During his time in Rome, Chacón’s circle included other renowned clerics and scholars of his time such as Antonio Agustín (1516/17–1586) and Fulvio Orsini (1529–1630) as well as artists such as Giorgio Giulio Clovio (or Juraj Julije Klović, 1498–1578) and Doménikos Theotokópoulos (1541–1614), better known as El Greco. In addition to his work on the calendar, Chacón also worked on Greek and Roman inscriptions and on ancient customs and literature. His notes found in AM 828 4to are probably from this last decade of his life.

Spine of AM 828 4to AM 828 4to, f. 1r

Chacón’s notes for another one of his most famous works, De triclinio Romano (‘On Roman Dining’), which was published posthumously by Fulvio Orsini in 1588, are also signalled as part of the contents of the manuscript on the spine title of AM 828 4to (on the left), which is now partly legible, as well as on what is now fol. 1r (on the right), the bluish paper cover that presumably was used to protect unbound gatherings.

How Did Pedro Chacón’s Manuscript End Up in the Arnamagnæan Collection?

There is no record about how AM 828 4to became part of the Arnamagnæan Collection. Another manuscript in the Collection, however, might offer some clues. AM 253 fol. includes letters to and from Pedro Chacón as well as a treatise by him on the Roman calendar. Along with a few other manuscripts of Spanish origin in the Arnamagnæan Collection, Mariane Overgaard showed that AM 253 fol. was acquired from the estate of Jens Rosenkrantz (1640–1695) by Árni Magnússon (1663–1730) at the turn of the seventeenth century.
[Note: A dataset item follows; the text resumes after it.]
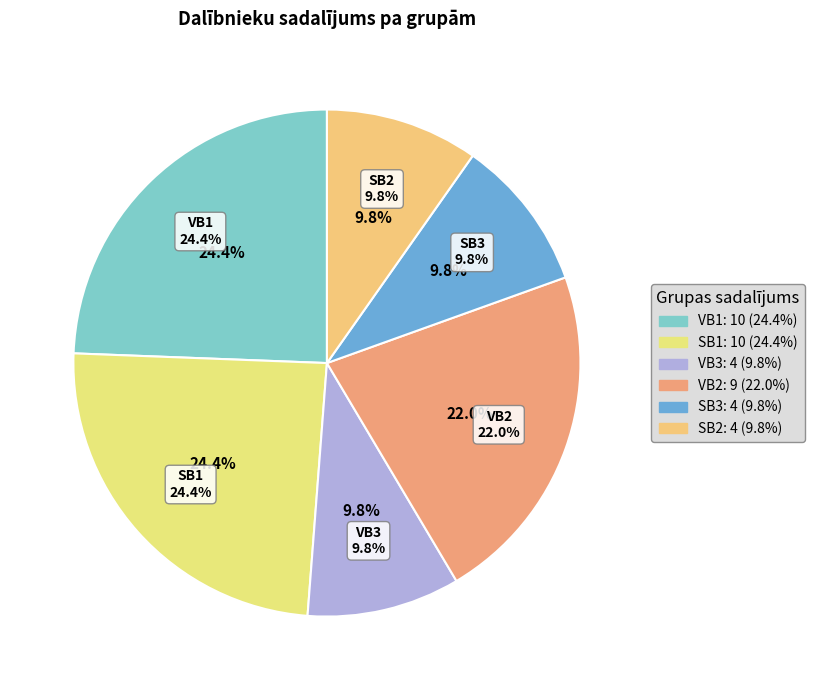

Is VB3 the majority of the pie?

No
It is therefore possible that AM 828 4to was also part of Rosenkrantz’s collection and that the two manuscripts were acquired together.
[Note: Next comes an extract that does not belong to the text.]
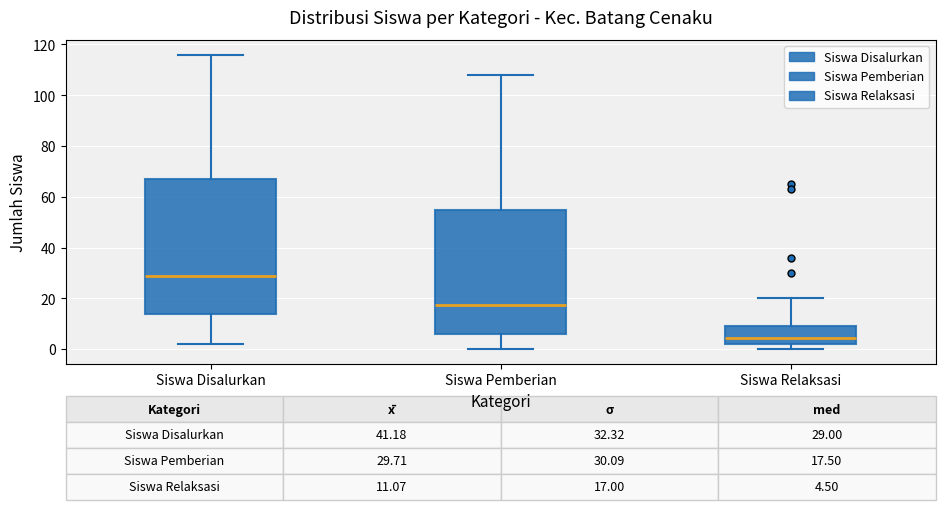

Which box's median line is the lowest?

Siswa Relaksasi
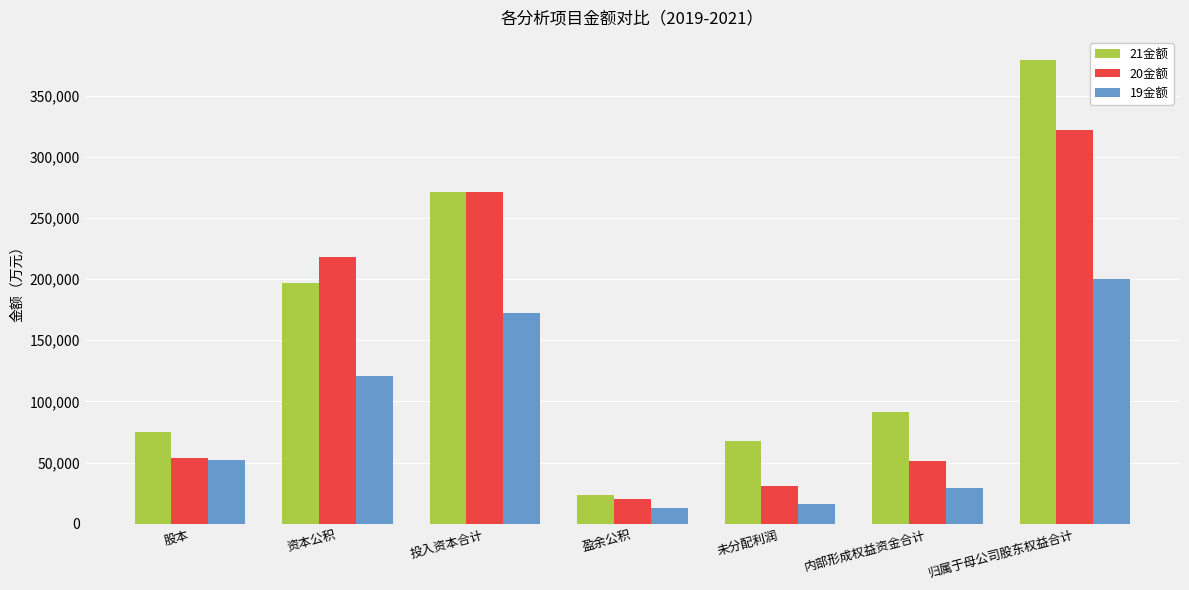

What is the label of the 3rd bar from the right?

未分配利润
It is thought that AM 828 4to was first passed on to Chacón’s friend Luis de Castilla (c.1540–1618)—the son of Diego de Castilla (1510/15–1584), dean of the Toledo Cathedral—who was the commissioner to the Spanish crown in Italy at the time when he met Chacón. Afterwards, together with most of Luis de Castilla’s manuscripts and books, it is thought to have been acquired by Gaspar de Guzmán (1587–1645), the Count-Duke of Olivares. And it is from Gaspar de Guzmán that it is speculated to have passed on to Cornelius Pedersen Lerche (1615–1681), a Danish nobleman and civil servant, who spent time as an envoy to Spain where he collected a number of manuscripts. Since many of Lerche’s books were later bought by Jens Rosenkrantz (1640–1695), it is assumed that this is how AM 828 4to first came to Denmark and later became part of the Arnamagnæan Collection.